→ Exercise:
The records below need to be repeated exactly, with every picture left out.

☆ ☆ ☆ ☆ ☆

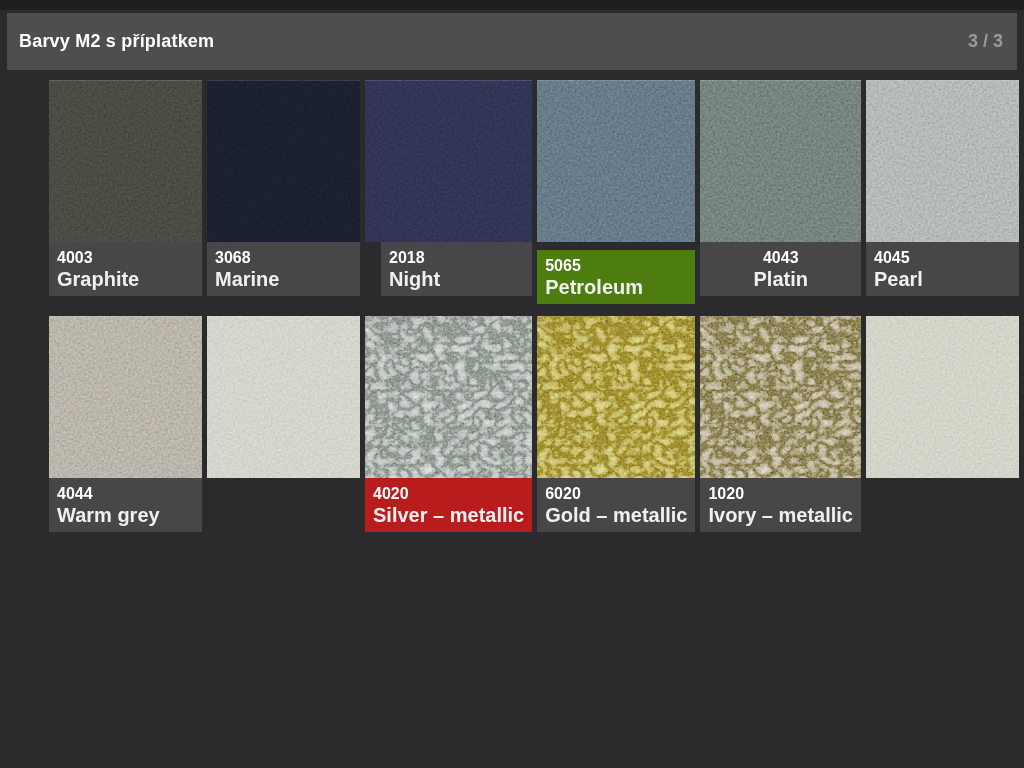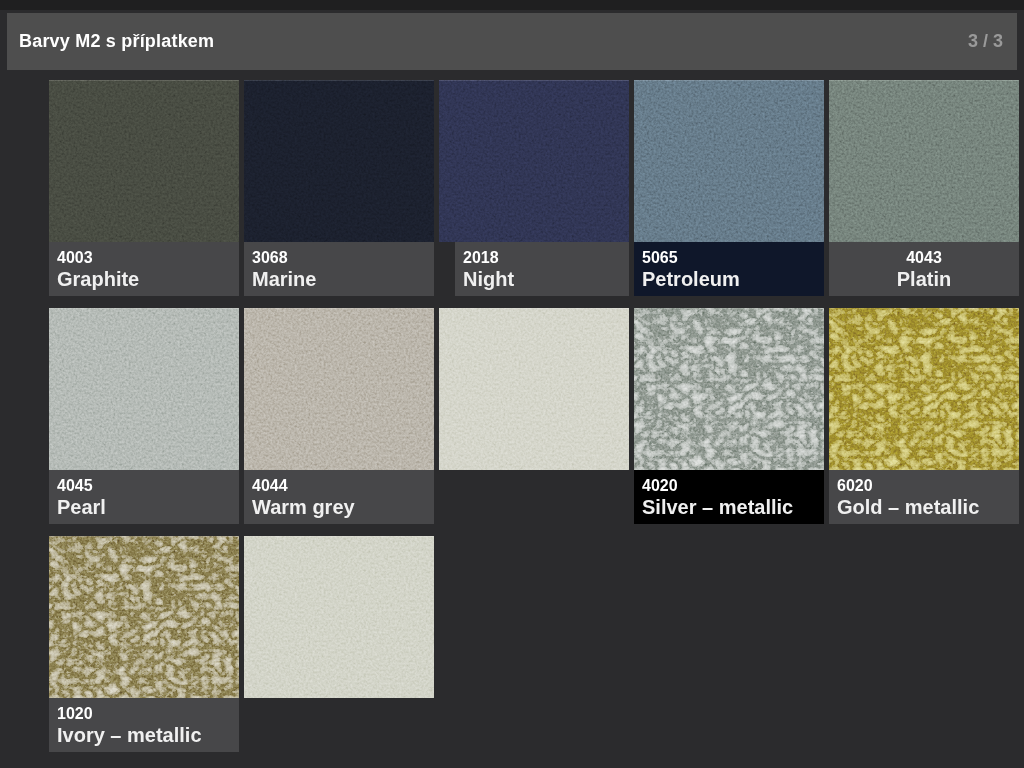--- a/index.html
+++ b/index.html
@@ -33,21 +33,21 @@
     color: var(--title-text, #ffffff);
   }
   .page-indicator {
     font-size: 18px;
     font-weight: 700;
     color: var(--indicator-text, #9a9a9a);
   }
   .grid {
     margin: 10px 5px 0 5px;
     display: grid;
-    grid-template-columns: repeat(5, 1fr);
+    grid-template-columns: repeat(6, 1fr);
     column-gap: 5px;
     row-gap: 12px;
     padding-left: 44px;
   }
   .tile { display: flex; flex-direction: column; }
   .texture {
     position: relative;
     height: 162px;
     overflow: hidden;
     box-shadow: inset 0 1px 0 rgba(255,255,255,0.10);
@@ -155,21 +155,21 @@
     </div>
   </div>
 
   <div class="tile">
     <div class="texture" style="background-color: rgb(82, 99, 111);">
       <svg class="grain fine" aria-hidden="true">
         <rect filter="url(#grainFine)"></rect>
       </svg>
 
     </div>
-    <div class="label" style="background: #0f172a;">
+    <div class="label" style="background: #4d7c0f; margin-top: 8px;">
       <div class="code">5065</div>
       <div class="name">Petroleum</div>
     </div>
   </div>
 
   <div class="tile">
     <div class="texture" style="background-color: rgb(95, 106, 100);">
       <svg class="grain fine" aria-hidden="true">
         <rect filter="url(#grainFine)"></rect>
       </svg>
@@ -218,21 +218,21 @@
 
   <div class="tile">
     <div class="texture" style="background-color: rgb(158, 166, 159);">
       <svg class="grain fine" aria-hidden="true">
         <rect filter="url(#grainFine)"></rect>
       </svg>
       <svg class="grain coarse" aria-hidden="true" style="display: block;">
         <rect filter="url(#grainCoarse)"></rect>
       </svg>
     </div>
-    <div class="label" style="background: #000000;">
+    <div class="label" style="background: #b91c1c;">
       <div class="code">4020</div>
       <div class="name">Silver – metallic</div>
     </div>
   </div>
 
   <div class="tile">
     <div class="texture" style="background-color: rgb(173, 158, 79);">
       <svg class="grain fine" aria-hidden="true">
         <rect filter="url(#grainFine)"></rect>
       </svg>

☆ ☆ ☆ ☆ ☆

→ The answer:
--- a/index.html
+++ b/index.html
@@ -33,21 +33,21 @@
     color: var(--title-text, #ffffff);
   }
   .page-indicator {
     font-size: 18px;
     font-weight: 700;
     color: var(--indicator-text, #9a9a9a);
   }
   .grid {
     margin: 10px 5px 0 5px;
     display: grid;
-    grid-template-columns: repeat(5, 1fr);
+    grid-template-columns: repeat(6, 1fr);
     column-gap: 5px;
     row-gap: 12px;
     padding-left: 44px;
   }
   .tile { display: flex; flex-direction: column; }
   .texture {
     position: relative;
     height: 162px;
     overflow: hidden;
     box-shadow: inset 0 1px 0 rgba(255,255,255,0.10);
@@ -155,21 +155,21 @@
     </div>
   </div>
 
   <div class="tile">
     <div class="texture" style="background-color: rgb(82, 99, 111);">
       <svg class="grain fine" aria-hidden="true">
         <rect filter="url(#grainFine)"></rect>
       </svg>
 
     </div>
-    <div class="label" style="background: #0f172a;">
+    <div class="label" style="background: #4d7c0f; margin-top: 8px;">
       <div class="code">5065</div>
       <div class="name">Petroleum</div>
     </div>
   </div>
 
   <div class="tile">
     <div class="texture" style="background-color: rgb(95, 106, 100);">
       <svg class="grain fine" aria-hidden="true">
         <rect filter="url(#grainFine)"></rect>
       </svg>
@@ -218,21 +218,21 @@
 
   <div class="tile">
     <div class="texture" style="background-color: rgb(158, 166, 159);">
       <svg class="grain fine" aria-hidden="true">
         <rect filter="url(#grainFine)"></rect>
       </svg>
       <svg class="grain coarse" aria-hidden="true" style="display: block;">
         <rect filter="url(#grainCoarse)"></rect>
       </svg>
     </div>
-    <div class="label" style="background: #000000;">
+    <div class="label" style="background: #b91c1c;">
       <div class="code">4020</div>
       <div class="name">Silver – metallic</div>
     </div>
   </div>
 
   <div class="tile">
     <div class="texture" style="background-color: rgb(173, 158, 79);">
       <svg class="grain fine" aria-hidden="true">
         <rect filter="url(#grainFine)"></rect>
       </svg>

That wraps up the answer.